Mal poetisch-ruhig, dann quirlig

Gießen (jou). Das Duo Anna-Lena Perenthaler (Cello) und André Dolabella (E-Piano) bot am Sonntag auf dem Schiffenberg ein unterhaltsames Basilika-Konzert rund um die weltfremde, zuweilen mürrische, gleichwohl sympathische stumme Bühnenfigur Pierrot. Perenthaler bereicherte das Programm durch kleine Schauspieleinlagen.
Aufhorchen ließ die Cellistin zu Beginn mit ihrer expressiven Spielweise und bis in flirrende Höhen klaren Tongebung in »O Trenzinho do Caipira« aus Heitor Villa-Lobos‹ »Bachianas Brasileiras«. Etwas blass blieb demgegenüber der Klavierpart: Das wohl aus Kostengründen zum Einsatz gekommene E-Piano erwies sich als klanglich nur mäßig differenzierungsfähig und wurde kaum dem künstlerischen Anspruch des Pianisten wie des Meisterkonzertvereins gerecht.
Der außerordentlichen Musikalität des vor über zwei Jahren gegründeten Duos war es zu verdanken, dass es dennoch ein hörenswertes Konzert wurde. So gerieten das melodisch bezaubernde Lied »Pierrot« oder der atmosphärisch aufgeladene »Prolog« aus Claude Debussys Sonate d-Moll zur Wohltat fürs Gemüt. Von ansteckender Fröhlichkeit war der Allegro-Kopfsatz der 1940 skizzierten und 1948 vollendeten Sonate von Francis Poulenc.

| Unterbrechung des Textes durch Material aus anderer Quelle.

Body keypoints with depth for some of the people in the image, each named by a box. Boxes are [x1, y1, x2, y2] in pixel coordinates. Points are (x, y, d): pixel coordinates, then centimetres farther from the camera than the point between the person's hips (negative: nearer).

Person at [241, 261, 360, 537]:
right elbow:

Durchweg horchte das Duo genau aufeinander, so auch in Camargo Guarnieris »Ponteio« - die fantasievolle Interpretation kam einem poetischen Stimmungsbild gleich. Zurück in vitale Ausdruckswelten führte Guarnieris muntere »Danza« - da konnte man sich eine ausgelassene Feier vor Augen malen. Emotional besonders nahe ging der schwärmerische Ton bei Poulencs ohrwurmhaften Lied »Les chemins de l’amour«. Insgesamt beflügelten programmatische Überschriften das Vorstellungsvermögen, sie suggerierten, wie Pierrot sich verliebt und betrinkt oder durch die Gassen torkelt und versucht, Melusine am Balkon zu erreichen.

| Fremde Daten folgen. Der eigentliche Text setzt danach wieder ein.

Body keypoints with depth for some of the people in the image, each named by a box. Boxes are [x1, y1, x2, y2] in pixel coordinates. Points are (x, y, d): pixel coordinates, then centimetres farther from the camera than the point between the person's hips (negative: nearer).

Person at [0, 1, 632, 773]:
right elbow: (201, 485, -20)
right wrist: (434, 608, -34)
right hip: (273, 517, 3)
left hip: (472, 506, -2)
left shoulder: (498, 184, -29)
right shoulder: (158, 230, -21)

In Charles Trenets Chanson »Au clair de la lune« demonstrierte Perenthaler in Begleitung des Pianisten nicht nur gesangliches Talent, sondern gefiel zudem mit ihrer charmanten wie lockeren Ausstrahlung. Auch im weiteren Verlauf beeindruckte die Musizierfreude des Duos. Mal ergab sich ein reizvoller Kontrast zwischen trockenen Cello-Pizzikati und Klavier-Stakkati sowie Legato-Abschnitten, dann rissen quirlige Passagen mit. Solistische Akzente setzte Dolabella in Eric Saties »Gnossienne« Nr. 1 und Maurice Ravels »Pavane pour une infante défunte«, zwei poetisch-ruhigen Stücken. Eine große Ausdrucksbandbreite zwischen innerlichen Momenten und beschwingten bis kraftvollen Episoden konnte das Duo zum Schluss in den letzten drei Sätzen der Poulenc-Sonate unter Beweis stellen. Das sichtlich begeisterte Publikum würde gewiss deutlich zahlreicher ausfallen, wenn es künftig wieder einen Bus im Sonderverkehr zu den Basilika-Konzerten gäbe.